== EXERCISE OBJECTIVE ==
Write what comes next in the forum thread about two Pyrs listed in a Craigslist ad, starting after its final post.

-- begin TEXT BLOCK --

# Anyone Missing 2 Pyrs?



## Kwings (Dec 21, 2010)

http://tippecanoe.craigslist.org/pet/2340496947.html

Likely someones LGD got a little too far from home and got mistaken for strays?


----------



## Fowler (Jul 8, 2008)

Have you took them to the vet to see if they have a micro chip?....thses dogs are expensive...I am sure that they miss their family


----------



## Kwings (Dec 21, 2010)

Fowler said:


> Have you took them to the vet to see if they have a micro chip?....thses dogs are expensive...I am sure that they miss their family


LOL I didn't find them! I just found the craigslist ad. I wonder if they let them go if the poor dogs would just return to their home. 

I bet someone is missing their LGD/Pet. Just thought maybe someone on here in the area might know of someone who is missing these dogs.

-- end TEXT BLOCK --
-- begin DATA SEGMENT --

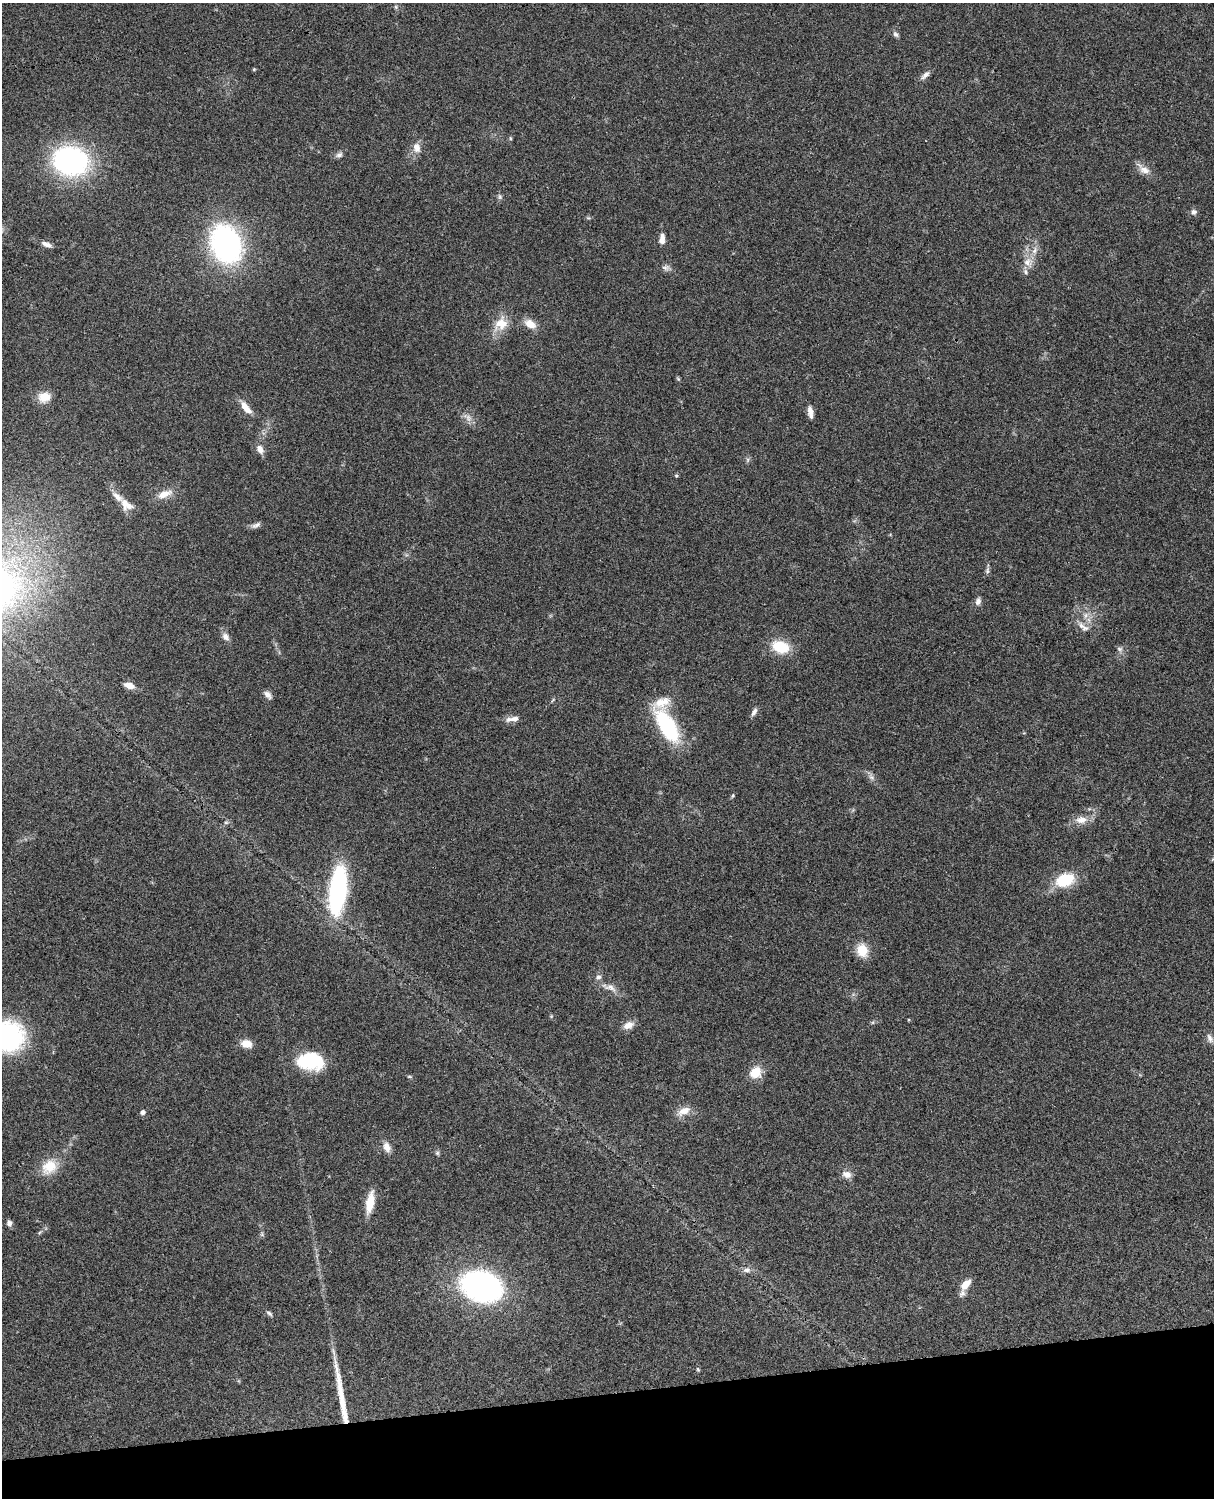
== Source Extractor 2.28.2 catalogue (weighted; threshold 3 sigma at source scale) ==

-- end DATA SEGMENT --

== ANSWER TO THIS PROBLEM ==
----------



## Fowler (Jul 8, 2008)

Kwings said:


> LOL I didn't find them! I just found the craigslist ad. I wonder if they let them go if the poor dogs would just return to their home.
> 
> I bet someone is missing their LGD/Pet. Just thought maybe someone on here in the area might know of someone who is missing these dogs.


Ohhhh...gotcha


----------



## Cyngbaeld (May 20, 2004)

Nope. Mine are in the yard with the goats and poultry.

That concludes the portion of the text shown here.